E ainda queixas de simulações de execução; de agressão à dentada, espancamento e tentativa de violação de uma presa; de choques eléctricos nos ouvidos, sexo e nariz de um preso; de sevícias e torturas ao filho de outro preso, na frente deste, para extorsão de uma confissão.
Tão extremosas manifestações de humanidade não se devem à PIDE, nem aos franceses na Argélia, nem à guerra do Vietname, nem ao regime de Saddam, nem aos guardas de Guantánamo, nem às práticas sinistras de alguns militares americanos no Iraque.
Devem-se a militares e civis alinhados com o PCP e a UDP no rutilante Portugal dos cravos de 1974-75.
Dá-se aqui só uma pálida ideia de algumas das 56 conclusões do documento de 143 páginas publicado em 1976 pela Presidência da República, sob o título de Relatório da comissão de averiguação de violências sobre presos sujeitos às autoridades militares.
A brandura dos nossos costumes revolucionários no seu máximo esplendor torna ainda mais grotesco o enlevo de algumas lúgubres vestais comunistas e trotskistas, nas celebrações do 25 de Abril.
Oficiaram com estridor sobre a imprescritível "memória do fascismo". Mas a barulheira não abafa as memórias, assim edificantes e patrióticas, da gloriosa "construção do socialismo".

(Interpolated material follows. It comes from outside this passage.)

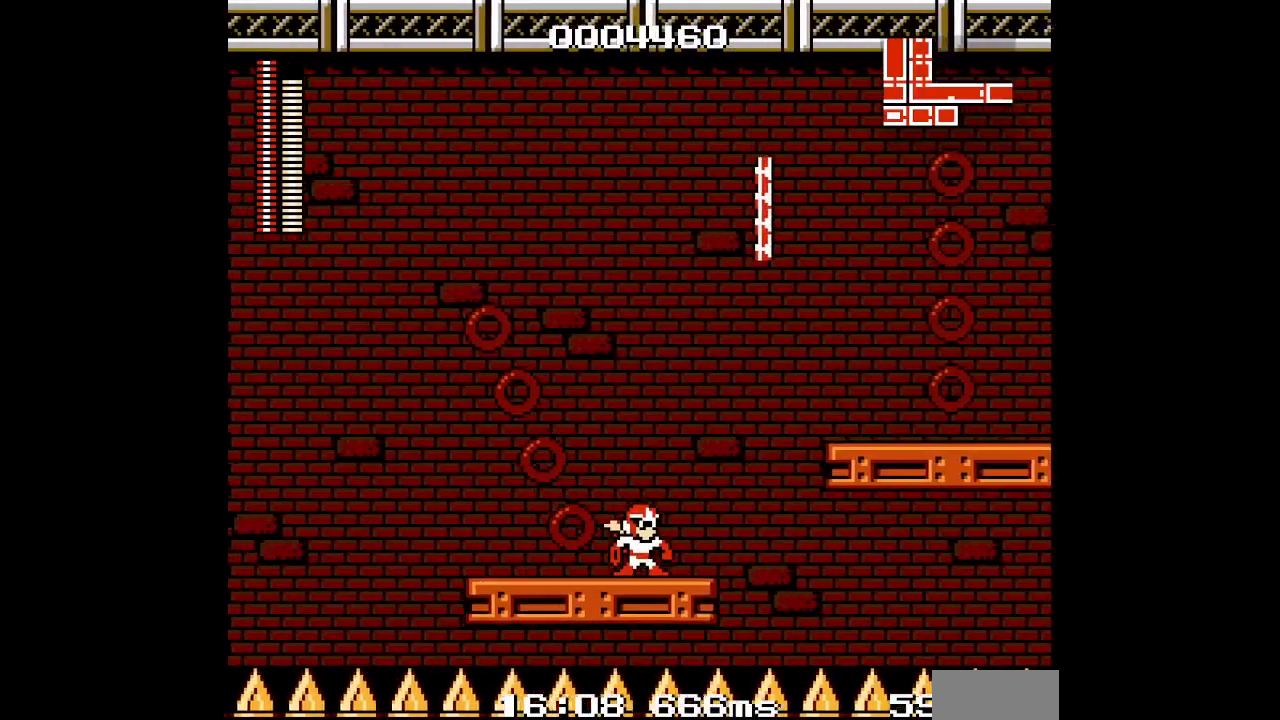
Gameplay with a controller (PlayStation layout); each line is a JSON object with the inputs held at the frame after it. "events" lists button and stick changes between this image and that frame as [ms after this image, input, new state], when the widget could be followed in between. Not read: DPAD_RIGHT HOME L2 L3 R2 R3 left_stick right_stick.
{"buttons": [], "events": [[133, "DPAD_LEFT", "down"], [333, "DPAD_LEFT", "up"]]}
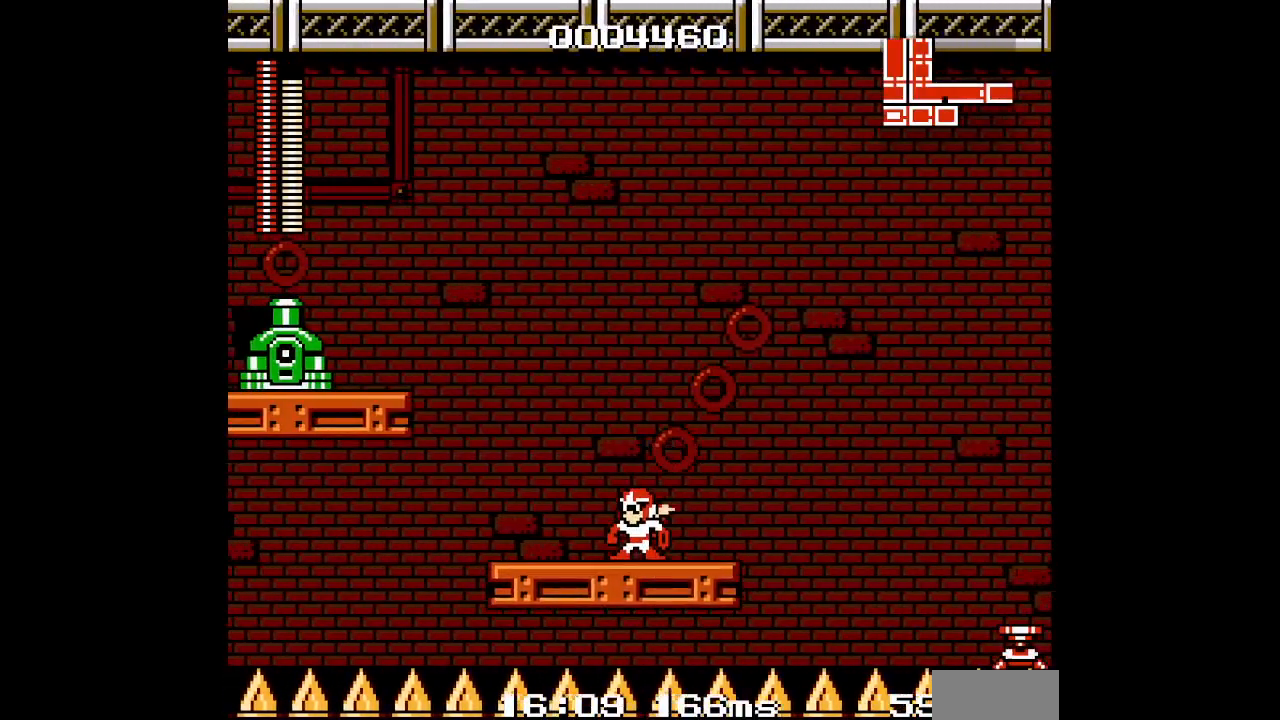
{"buttons": [], "events": []}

Na democracia norte-americana, conhecidas as sevícias nojentas perpetradas por alguns militares no Iraque, os nomes e fotografias dos responsáveis foram publicados, as autoridades exprimiram o seu repúdio, a comunicação social e a opinião pública fizeram livremente a sua avaliação indignada, os arguidos irão a tribunal e hão-de ser severamente punidos.

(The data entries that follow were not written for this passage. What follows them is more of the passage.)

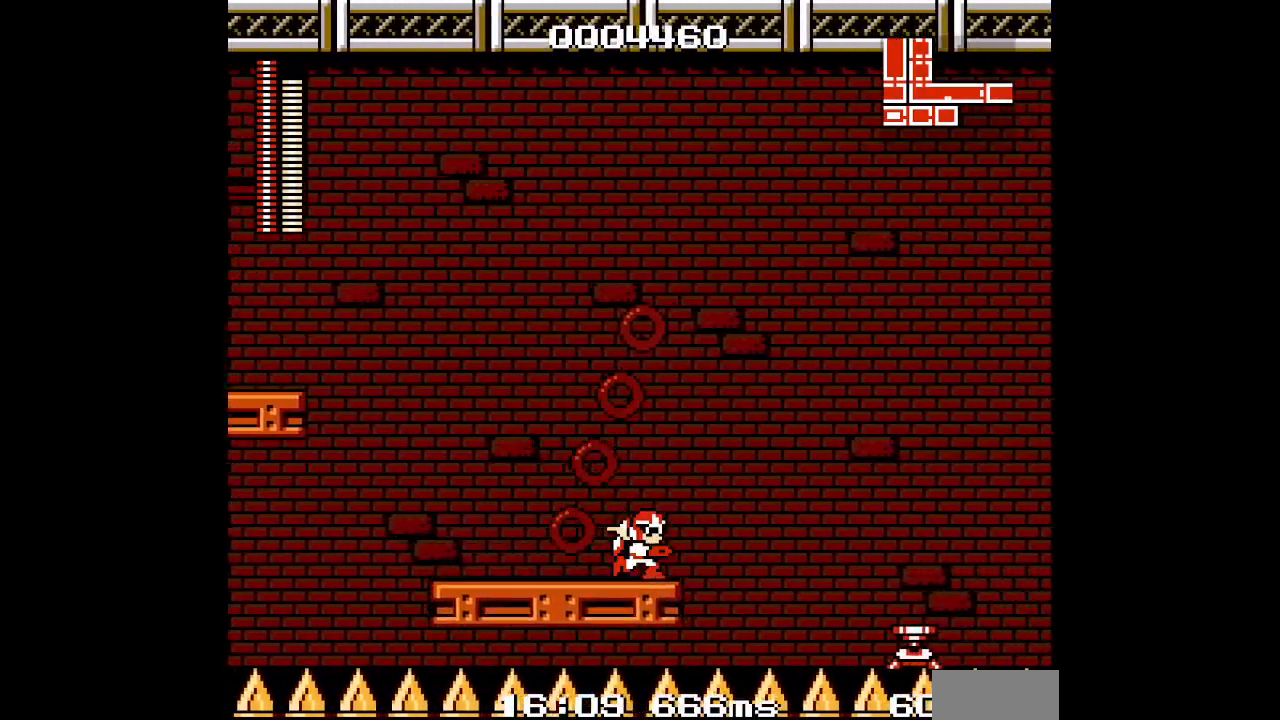
{"buttons": [], "events": []}
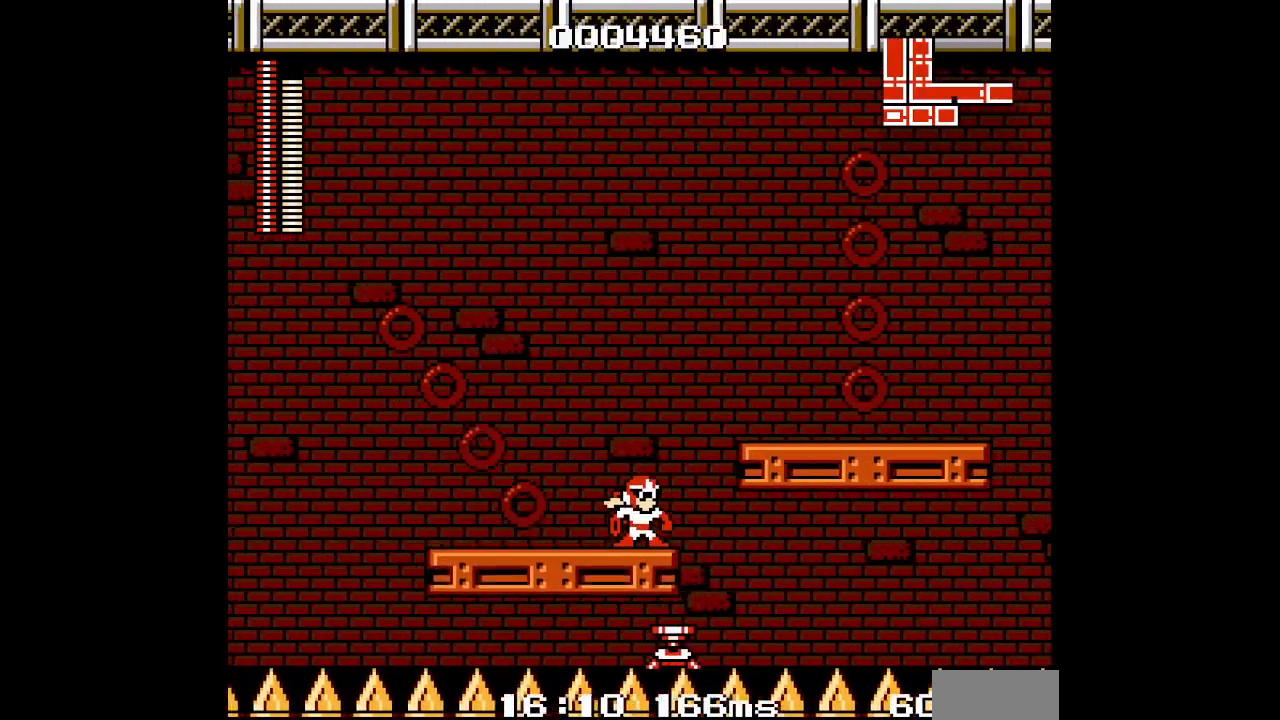
{"buttons": [], "events": [[400, "DPAD_LEFT", "down"], [500, "DPAD_LEFT", "up"]]}
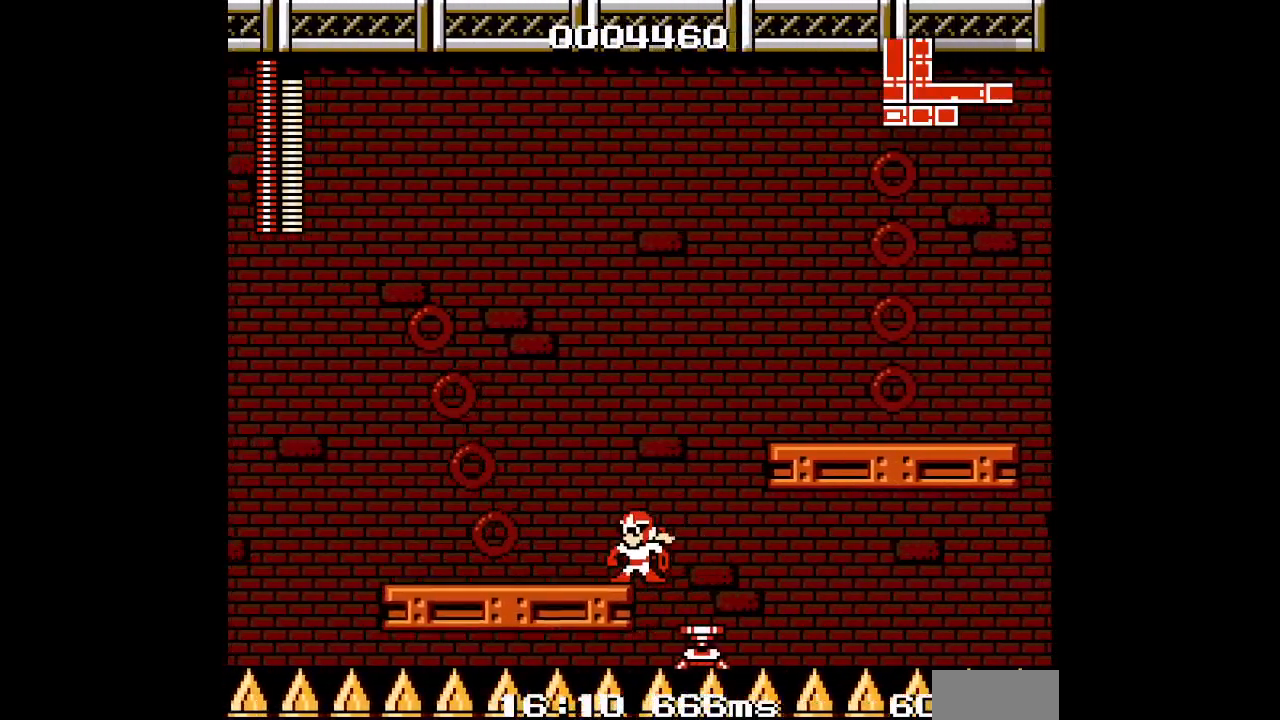
{"buttons": ["START"], "events": [[483, "START", "down"]]}
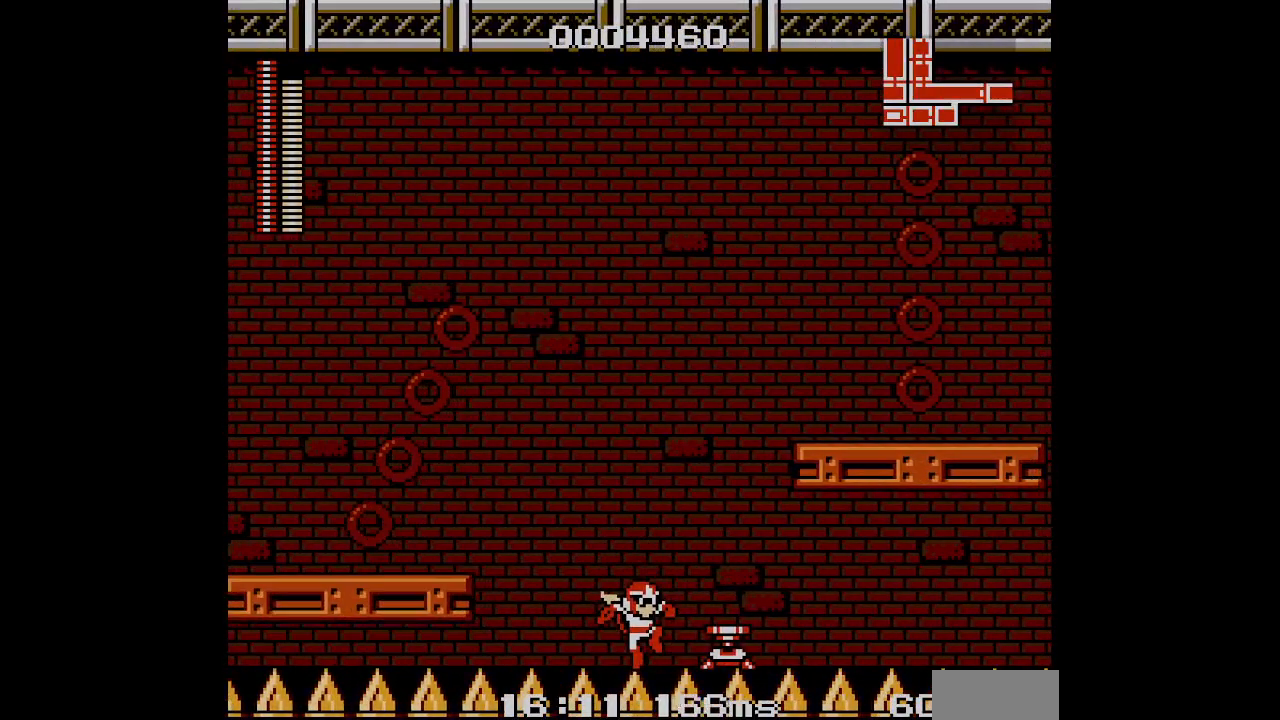
{"buttons": []}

Na democracia francesa, as torturas na Argélia têm vindo a ser investigadas a quase cinquenta anos de distância.
Mas dá-se um doce a quem se lembrar de um só caso de julgamento em Portugal pelas selvajarias acima referidas.
Espera-se que comunistas, trotskistas e mais fauna da extrema-esquerda, que hoje tanto se abnegam pelos direitos humanos, façam o obséquio de esclarecer como, quando e onde, condenaram publicamente o que se passou entre nós naquela altura.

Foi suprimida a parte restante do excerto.